Non aveva mai avuto storie d’amore prima?
«Storie provvisorie, ci sono uomini che è come se avessero la data di scadenza, sai che non durerà. Un giorno un uomo entrò nella mia vita e sapevo che non aveva una data di scadenza. Arrivò a una festa in ritardo, con stivali da cowboy che detesto in un uomo, e io mi voltai verso la persona alla mia destra e dissi “Questo è l’uomo che sposerò”. Non sapevo nemmeno come si chiamasse, ma da quel momento non ci separammo più. Lavorava come giornalista con Rupert Murdoch a The New York Post. Dopo aver visto le pile di riviste nel mio appartamento disse: “Se ti piace tanto leggere dovresti occuparti di PR. Sei pagata per leggere riviste”. Pensai che fosse un bel modo per guadagnarsi da vivere».
Come ha iniziato a lavorare?
«Ho avuto fortuna. Avevo 35 anni e alcuni dei miei amici stavano aprendo hotel o gallerie. I miei primi clienti furono Larry Gagosian e André Balazs. Era un lavoro che adoravo, perché non ho mai avuto qualcuno che mi dicesse cosa fare. Volevo essere indipendente e seguire la mia agenda. Non ho mai avuto un capo in vita mia».
In quali campi ha lavorato?
«Ho lavorato con tutti. Ho fatto una grande presentazione per il film Il Signore degli Anelli perché conoscevo il produttore Ho fatto un sacco di moda, Chanel, Moncler, Stella McCartney ... Abbiamo quattro dipartimenti: arte e cultura, architettura e design, ospitalità, immobili ed eventi.
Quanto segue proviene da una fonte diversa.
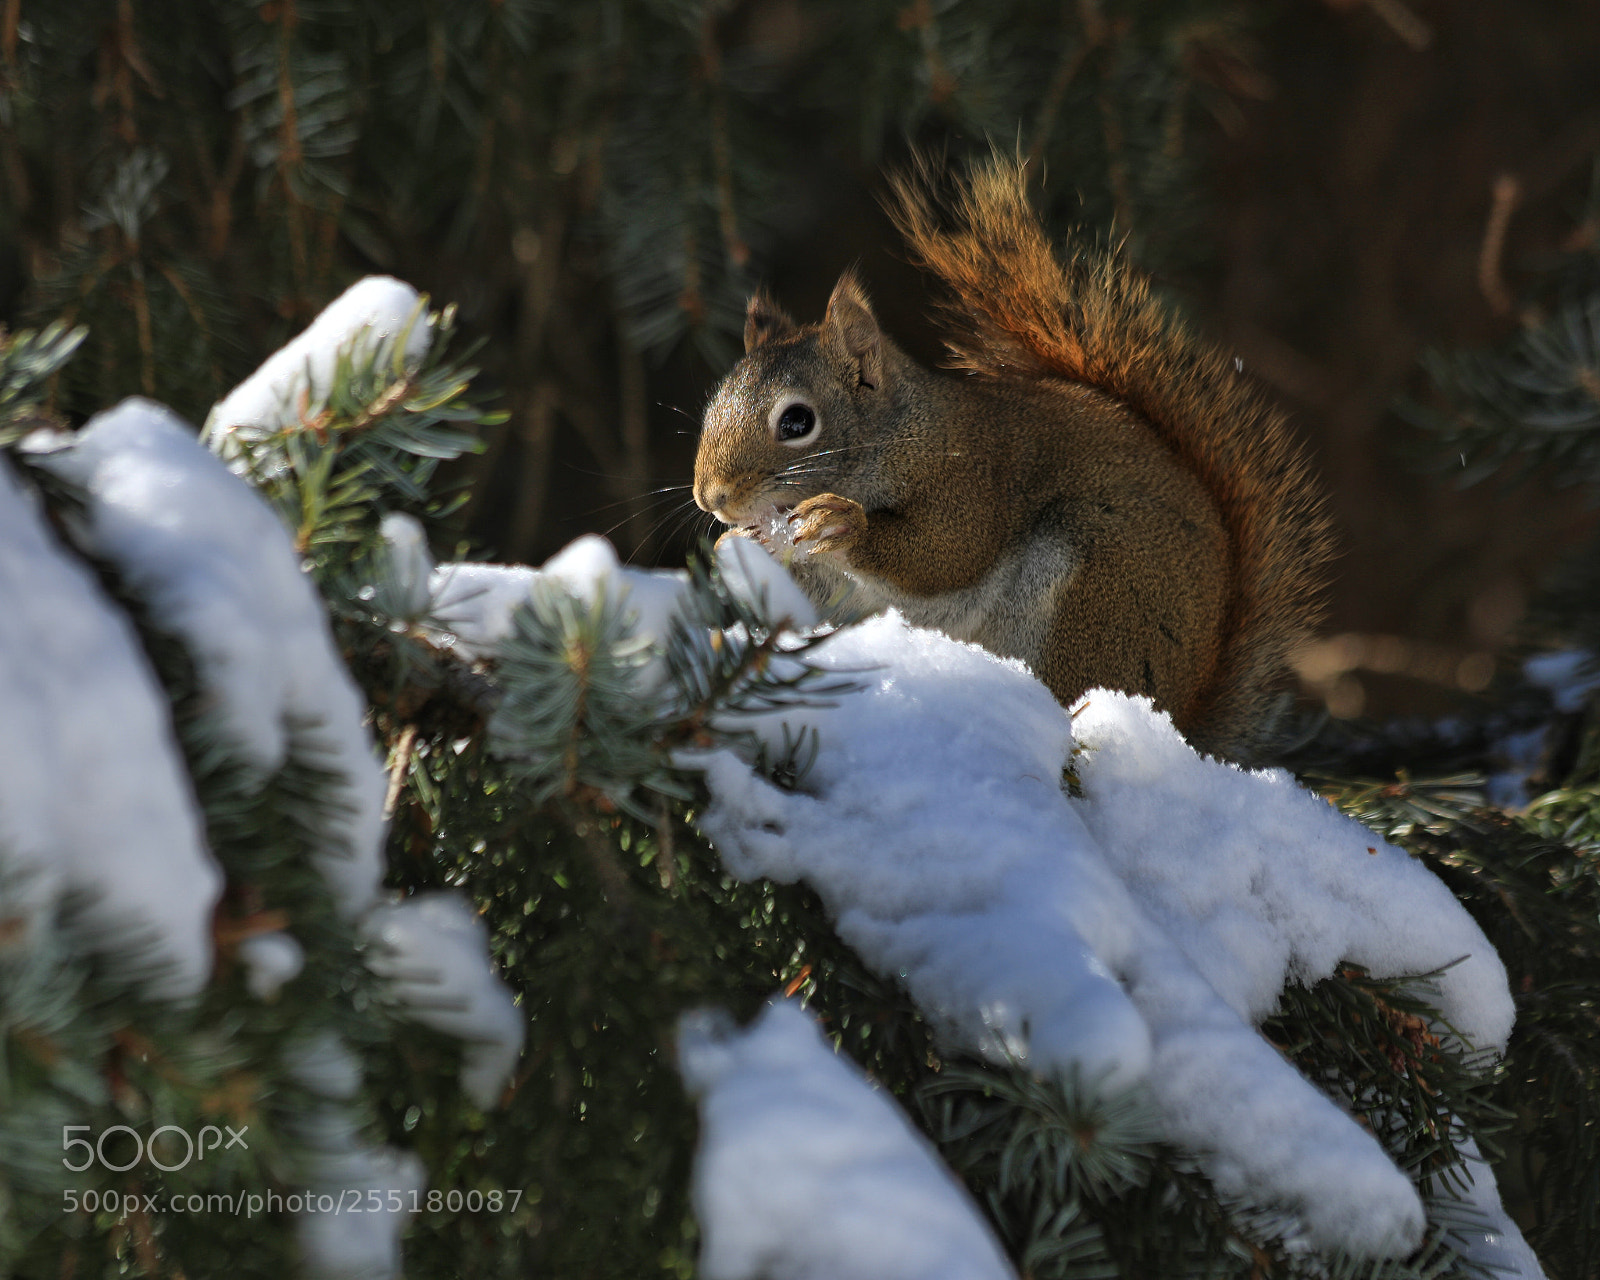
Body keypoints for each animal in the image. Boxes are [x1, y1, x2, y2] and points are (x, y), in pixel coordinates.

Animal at [693, 156, 1331, 760]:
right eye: (713, 400)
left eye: (797, 422)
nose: (712, 499)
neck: (895, 436)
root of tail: (1183, 713)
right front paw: (735, 548)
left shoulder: (972, 474)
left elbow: (947, 551)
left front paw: (840, 520)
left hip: (1098, 590)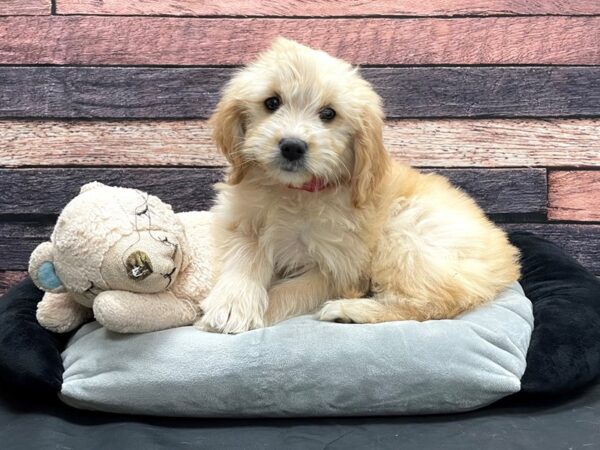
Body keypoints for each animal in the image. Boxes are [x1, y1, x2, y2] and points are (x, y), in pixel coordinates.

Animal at [197, 38, 520, 334]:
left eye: (328, 114)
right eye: (272, 102)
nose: (292, 146)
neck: (294, 191)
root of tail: (505, 256)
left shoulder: (338, 268)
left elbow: (291, 291)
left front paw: (246, 312)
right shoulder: (240, 219)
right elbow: (245, 254)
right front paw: (232, 303)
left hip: (407, 235)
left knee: (432, 304)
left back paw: (351, 310)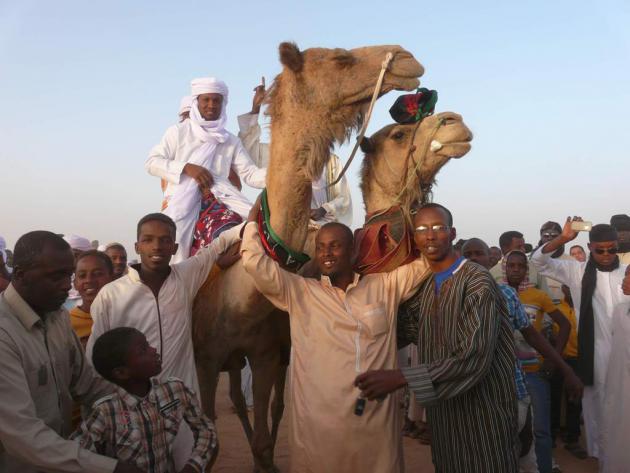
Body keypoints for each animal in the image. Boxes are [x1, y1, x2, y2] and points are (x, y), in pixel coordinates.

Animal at [193, 42, 428, 470]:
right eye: (341, 59)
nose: (405, 56)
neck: (237, 298)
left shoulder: (266, 356)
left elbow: (263, 439)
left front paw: (266, 459)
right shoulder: (204, 359)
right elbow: (213, 436)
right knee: (234, 396)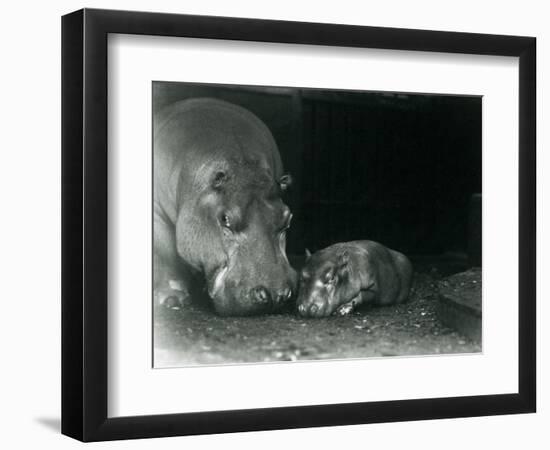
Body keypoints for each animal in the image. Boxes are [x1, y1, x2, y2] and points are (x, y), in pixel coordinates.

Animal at [153, 98, 300, 316]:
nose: (275, 295)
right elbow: (164, 254)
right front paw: (172, 299)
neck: (242, 166)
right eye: (225, 219)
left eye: (288, 218)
Organizziamo eventi in tutto il mondo: lista degli invitati, rapporti con i media, logistica, intrattenimento».
Come si fa a creare l’evento giusto intorno a un prodotto, un luogo, una persona?
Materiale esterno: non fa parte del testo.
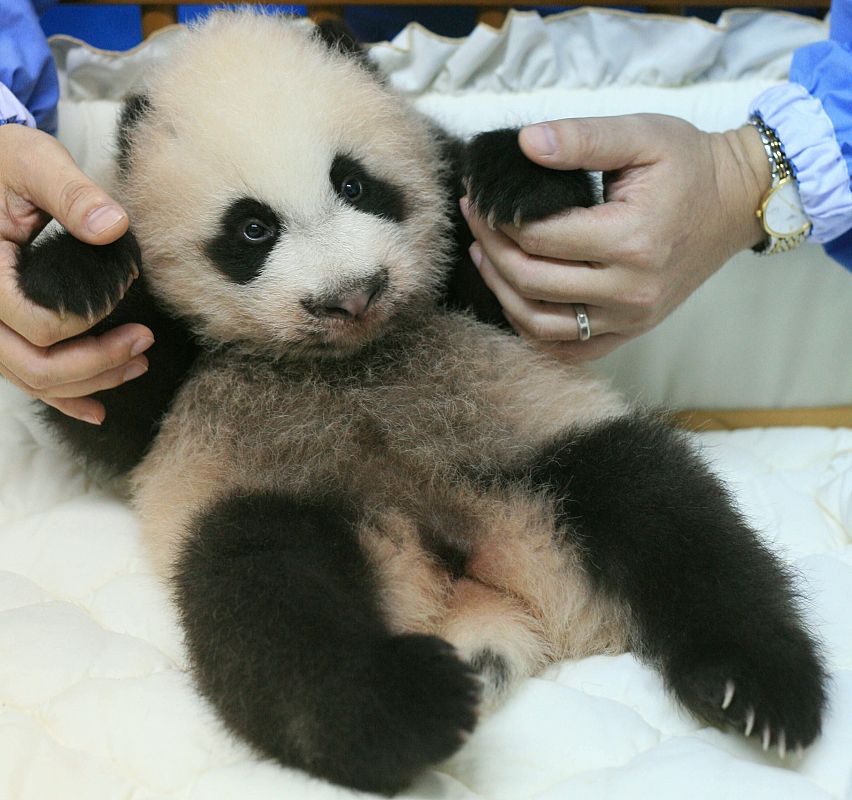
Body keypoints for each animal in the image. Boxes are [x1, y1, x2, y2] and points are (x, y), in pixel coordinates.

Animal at [14, 12, 826, 796]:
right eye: (252, 228)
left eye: (354, 184)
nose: (352, 295)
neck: (348, 355)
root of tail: (482, 588)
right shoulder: (177, 386)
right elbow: (113, 411)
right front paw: (76, 266)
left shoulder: (464, 287)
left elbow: (494, 259)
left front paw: (520, 175)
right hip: (269, 492)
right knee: (265, 597)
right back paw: (408, 706)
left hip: (534, 442)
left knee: (663, 512)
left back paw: (758, 688)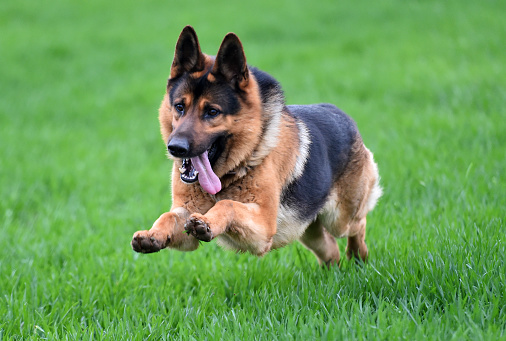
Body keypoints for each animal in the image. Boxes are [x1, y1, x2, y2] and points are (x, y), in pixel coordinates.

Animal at [130, 26, 380, 266]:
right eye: (180, 107)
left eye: (212, 112)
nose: (176, 148)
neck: (231, 171)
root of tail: (344, 116)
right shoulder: (186, 220)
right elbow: (168, 216)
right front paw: (152, 235)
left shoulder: (262, 227)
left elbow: (228, 205)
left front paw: (209, 221)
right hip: (308, 230)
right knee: (330, 250)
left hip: (339, 219)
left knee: (358, 225)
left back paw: (358, 257)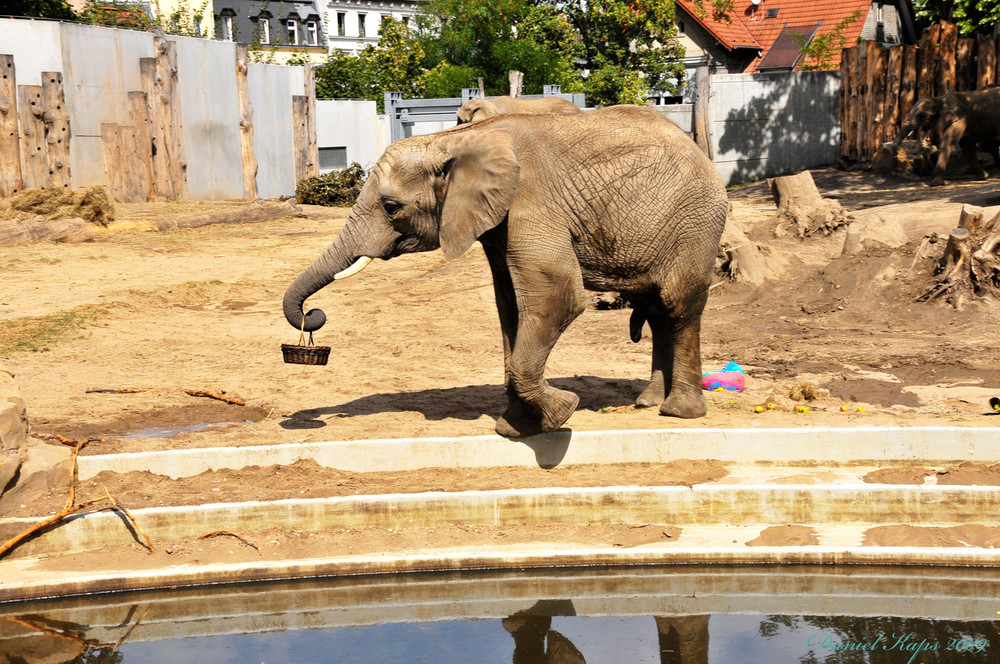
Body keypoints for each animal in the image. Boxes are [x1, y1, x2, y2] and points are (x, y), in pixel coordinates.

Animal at [282, 104, 728, 438]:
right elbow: (510, 306)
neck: (455, 139)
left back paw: (679, 412)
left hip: (696, 221)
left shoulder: (532, 202)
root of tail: (698, 150)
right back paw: (647, 402)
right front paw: (516, 429)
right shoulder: (496, 223)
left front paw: (563, 410)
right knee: (657, 309)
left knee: (679, 304)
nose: (313, 315)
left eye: (391, 208)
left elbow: (557, 296)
«Innanzitutto occorre capirne la personalità e il Dna del prodotto. Faccio molte ricerche, guardo la concorrenza, i potenziali punti critici. Poi presento un piano che esprime i punti essenziali in poche parole. Quello che so fare davvero bene è creare una strategia mediatica per veicolare il messaggio per il cliente, in tutto il mondo: mi assicuro che sia proposto con la giusta angolazione. Sono brava a mettere insieme piccoli dettagli che altri magari non vedono. Questa intuizione porta valore».
Il suo lavoro è cambiato molto da quando ha iniziato?
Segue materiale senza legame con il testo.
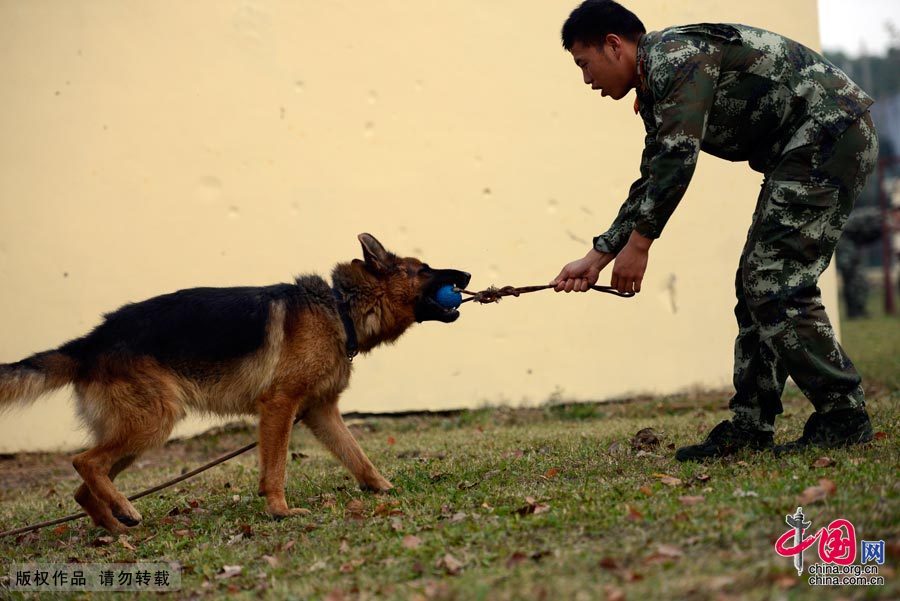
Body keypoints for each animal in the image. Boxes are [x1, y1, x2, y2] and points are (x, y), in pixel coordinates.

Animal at [0, 232, 468, 532]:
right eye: (423, 269)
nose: (465, 276)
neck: (339, 308)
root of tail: (91, 341)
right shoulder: (280, 406)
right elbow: (275, 467)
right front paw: (279, 511)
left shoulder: (320, 412)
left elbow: (358, 457)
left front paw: (383, 488)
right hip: (152, 422)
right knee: (84, 462)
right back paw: (124, 513)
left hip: (137, 433)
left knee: (84, 488)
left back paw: (115, 527)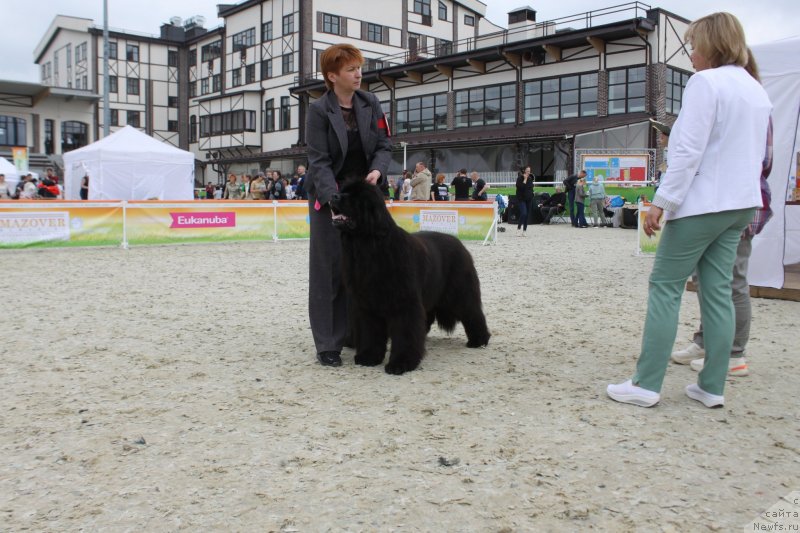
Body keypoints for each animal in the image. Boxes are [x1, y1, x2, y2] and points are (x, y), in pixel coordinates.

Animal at [328, 179, 490, 374]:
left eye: (355, 196)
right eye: (343, 191)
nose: (333, 196)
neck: (369, 246)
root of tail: (459, 244)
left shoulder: (404, 302)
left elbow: (405, 332)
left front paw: (401, 363)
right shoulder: (366, 304)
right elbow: (370, 331)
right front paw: (368, 356)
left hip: (460, 293)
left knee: (473, 313)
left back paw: (479, 340)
«Sì, totalmente. Internet permette di comunicare molto più in fretta, tanto che paradossalmente ho più tempo per pensare. Certo, la capacità di attenzione diminuisce. Un messaggio Instagram è una storia completa raccontata in un secondo. The New Yorker, che adoro, ormai è un museo, una bellissima oasi per chi ama la parola scritta. Ma, con il moltiplicarsi dei media, la classe emerge e il mondo intero si nutre delle storie del New York Times, del Wall Street Journal e del Financial Times. è così che crei valore».
Le celebrità e il gossip sono ancora importanti?
«La celebrità è uno svago, la ciliegina sulla torta. Adoro attori come Daniel Day Lewis e William Dafoe. Le “persone brillanti” hanno una funzione importante perché fanno sognare chi non ha sogni, chi ha bisogno di sogni per sopravvivere».